##### Dataset records #####

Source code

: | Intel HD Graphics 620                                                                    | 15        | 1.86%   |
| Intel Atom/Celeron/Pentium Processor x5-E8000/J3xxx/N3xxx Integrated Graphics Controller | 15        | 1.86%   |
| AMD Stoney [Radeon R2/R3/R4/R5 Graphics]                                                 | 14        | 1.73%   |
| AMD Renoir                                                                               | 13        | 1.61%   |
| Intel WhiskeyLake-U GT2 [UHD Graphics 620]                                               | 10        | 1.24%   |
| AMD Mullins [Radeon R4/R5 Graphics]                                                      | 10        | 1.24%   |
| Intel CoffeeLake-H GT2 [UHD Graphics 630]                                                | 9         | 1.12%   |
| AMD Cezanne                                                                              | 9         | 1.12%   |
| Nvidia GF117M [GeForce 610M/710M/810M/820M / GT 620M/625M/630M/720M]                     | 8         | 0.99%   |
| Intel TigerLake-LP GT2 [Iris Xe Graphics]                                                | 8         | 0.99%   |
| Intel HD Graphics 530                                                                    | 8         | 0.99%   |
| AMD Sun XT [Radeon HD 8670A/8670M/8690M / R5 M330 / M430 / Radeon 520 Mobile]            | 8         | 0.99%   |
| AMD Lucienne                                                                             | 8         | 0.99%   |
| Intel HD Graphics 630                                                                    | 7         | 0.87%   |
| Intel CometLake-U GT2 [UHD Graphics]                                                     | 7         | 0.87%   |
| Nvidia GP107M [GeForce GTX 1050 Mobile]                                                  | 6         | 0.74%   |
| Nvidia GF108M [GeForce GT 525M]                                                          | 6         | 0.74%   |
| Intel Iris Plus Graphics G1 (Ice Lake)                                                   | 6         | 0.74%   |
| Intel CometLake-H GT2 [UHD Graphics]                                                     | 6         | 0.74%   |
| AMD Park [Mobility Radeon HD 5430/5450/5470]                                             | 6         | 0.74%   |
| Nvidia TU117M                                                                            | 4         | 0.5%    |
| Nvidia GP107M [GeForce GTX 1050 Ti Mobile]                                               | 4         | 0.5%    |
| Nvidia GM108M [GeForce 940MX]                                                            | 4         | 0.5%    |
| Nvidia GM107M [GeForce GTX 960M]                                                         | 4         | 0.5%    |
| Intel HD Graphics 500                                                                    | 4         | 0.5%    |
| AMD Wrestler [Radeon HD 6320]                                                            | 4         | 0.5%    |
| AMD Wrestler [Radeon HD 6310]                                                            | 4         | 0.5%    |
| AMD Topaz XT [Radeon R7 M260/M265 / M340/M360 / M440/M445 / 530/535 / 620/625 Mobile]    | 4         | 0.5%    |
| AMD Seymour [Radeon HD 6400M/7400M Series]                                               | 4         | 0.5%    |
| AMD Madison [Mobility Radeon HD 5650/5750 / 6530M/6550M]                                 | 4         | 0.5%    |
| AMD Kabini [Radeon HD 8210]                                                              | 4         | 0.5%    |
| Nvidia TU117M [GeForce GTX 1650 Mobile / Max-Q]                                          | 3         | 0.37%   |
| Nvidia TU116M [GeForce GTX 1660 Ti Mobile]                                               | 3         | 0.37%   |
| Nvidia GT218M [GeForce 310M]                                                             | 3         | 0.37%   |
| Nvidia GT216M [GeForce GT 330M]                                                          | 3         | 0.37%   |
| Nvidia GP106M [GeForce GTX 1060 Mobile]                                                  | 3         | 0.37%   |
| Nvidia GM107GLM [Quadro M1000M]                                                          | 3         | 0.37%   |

#####

Action item: Above are the records; copy exactly the lines from the line with "[Radeon HD 6310]" through the line with "Nvidia GT216M [GeForce", both included.

Answer below:
| AMD Wrestler [Radeon HD 6310]                                                            | 4         | 0.5%    |
| AMD Topaz XT [Radeon R7 M260/M265 / M340/M360 / M440/M445 / 530/535 / 620/625 Mobile]    | 4         | 0.5%    |
| AMD Seymour [Radeon HD 6400M/7400M Series]                                               | 4         | 0.5%    |
| AMD Madison [Mobility Radeon HD 5650/5750 / 6530M/6550M]                                 | 4         | 0.5%    |
| AMD Kabini [Radeon HD 8210]                                                              | 4         | 0.5%    |
| Nvidia TU117M [GeForce GTX 1650 Mobile / Max-Q]                                          | 3         | 0.37%   |
| Nvidia TU116M [GeForce GTX 1660 Ti Mobile]                                               | 3         | 0.37%   |
| Nvidia GT218M [GeForce 310M]                                                             | 3         | 0.37%   |
| Nvidia GT216M [GeForce GT 330M]                                                          | 3         | 0.37%   |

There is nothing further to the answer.